▶ _WHAT YOU HAVE TO DO_
Extract every line of the entries below that contains the string "this". Case matters.

▶ _INPUT DATA_
========================
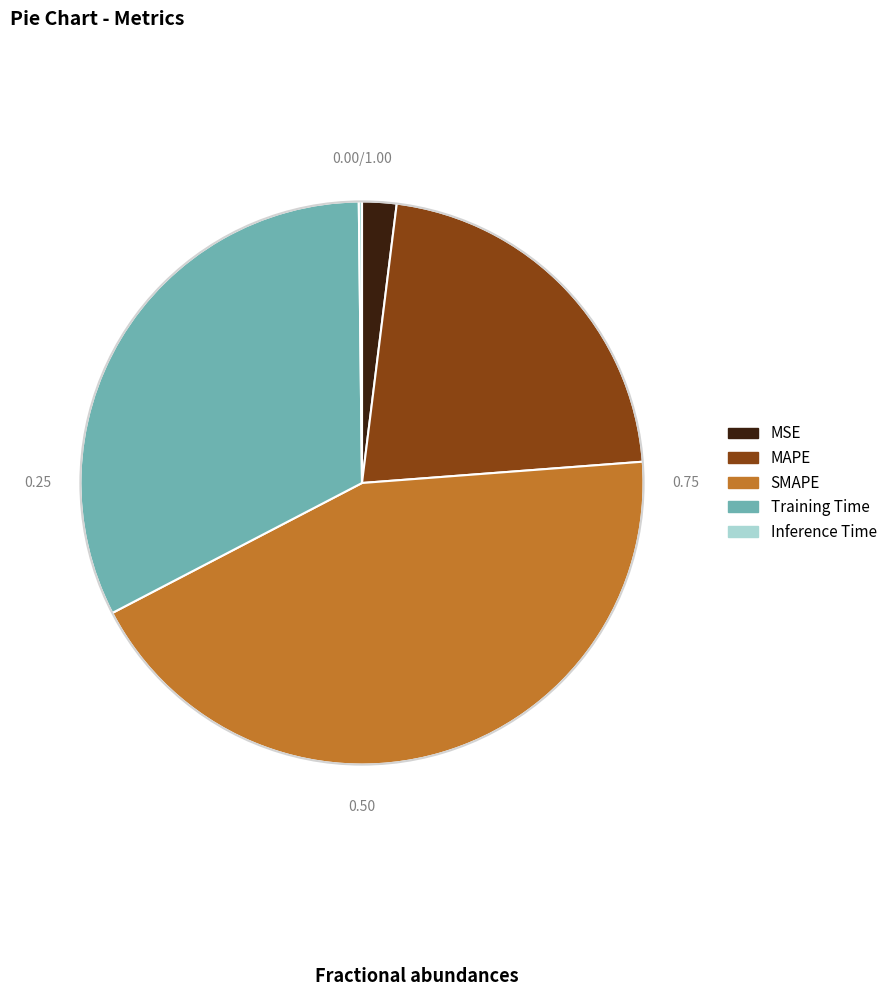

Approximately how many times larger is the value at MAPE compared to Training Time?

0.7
========================
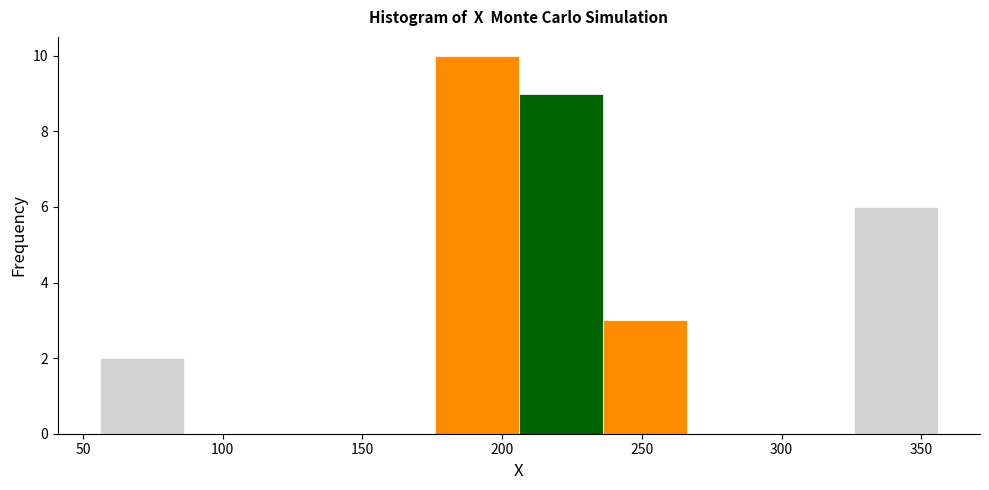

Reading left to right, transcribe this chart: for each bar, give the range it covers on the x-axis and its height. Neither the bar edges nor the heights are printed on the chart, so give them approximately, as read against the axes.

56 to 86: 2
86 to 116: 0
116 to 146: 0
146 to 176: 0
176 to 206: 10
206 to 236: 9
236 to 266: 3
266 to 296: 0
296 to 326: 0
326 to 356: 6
========================
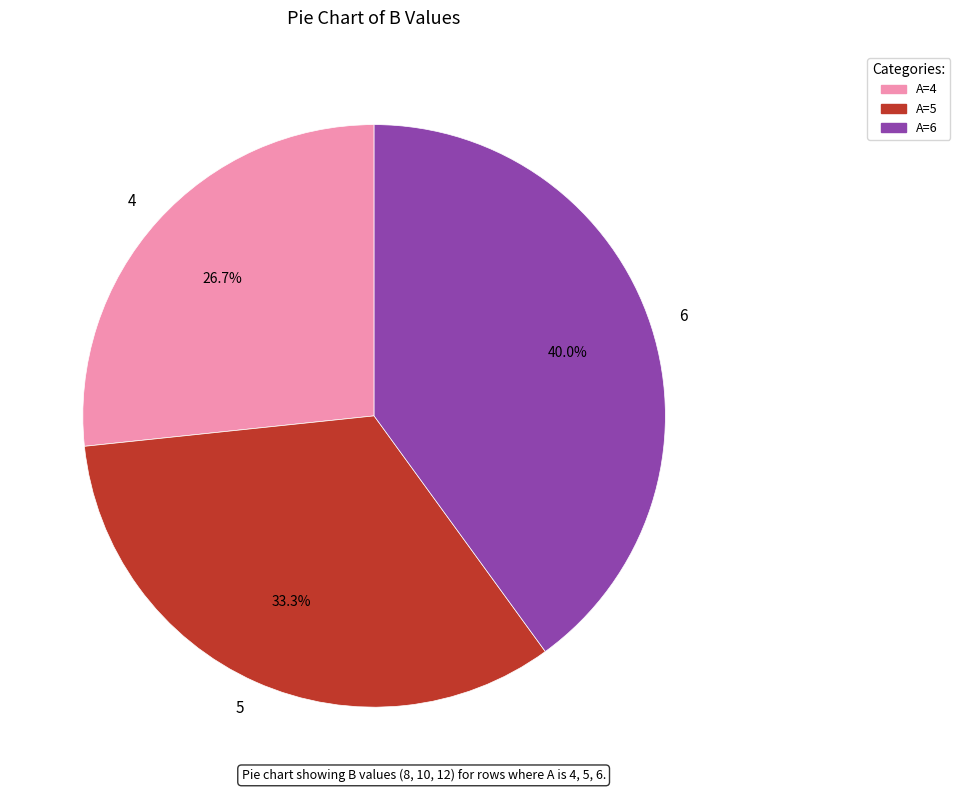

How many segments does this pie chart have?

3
========================
▶ _OUTPUT OF THE EXERCISE_
Reading left to right, transcribe this chart: for each bar, give the range it covers on the x-axis and its height. Neither the bar edges nor the heights are printed on the chart, so give them approximately, as read against the axes.
How many segments does this pie chart have?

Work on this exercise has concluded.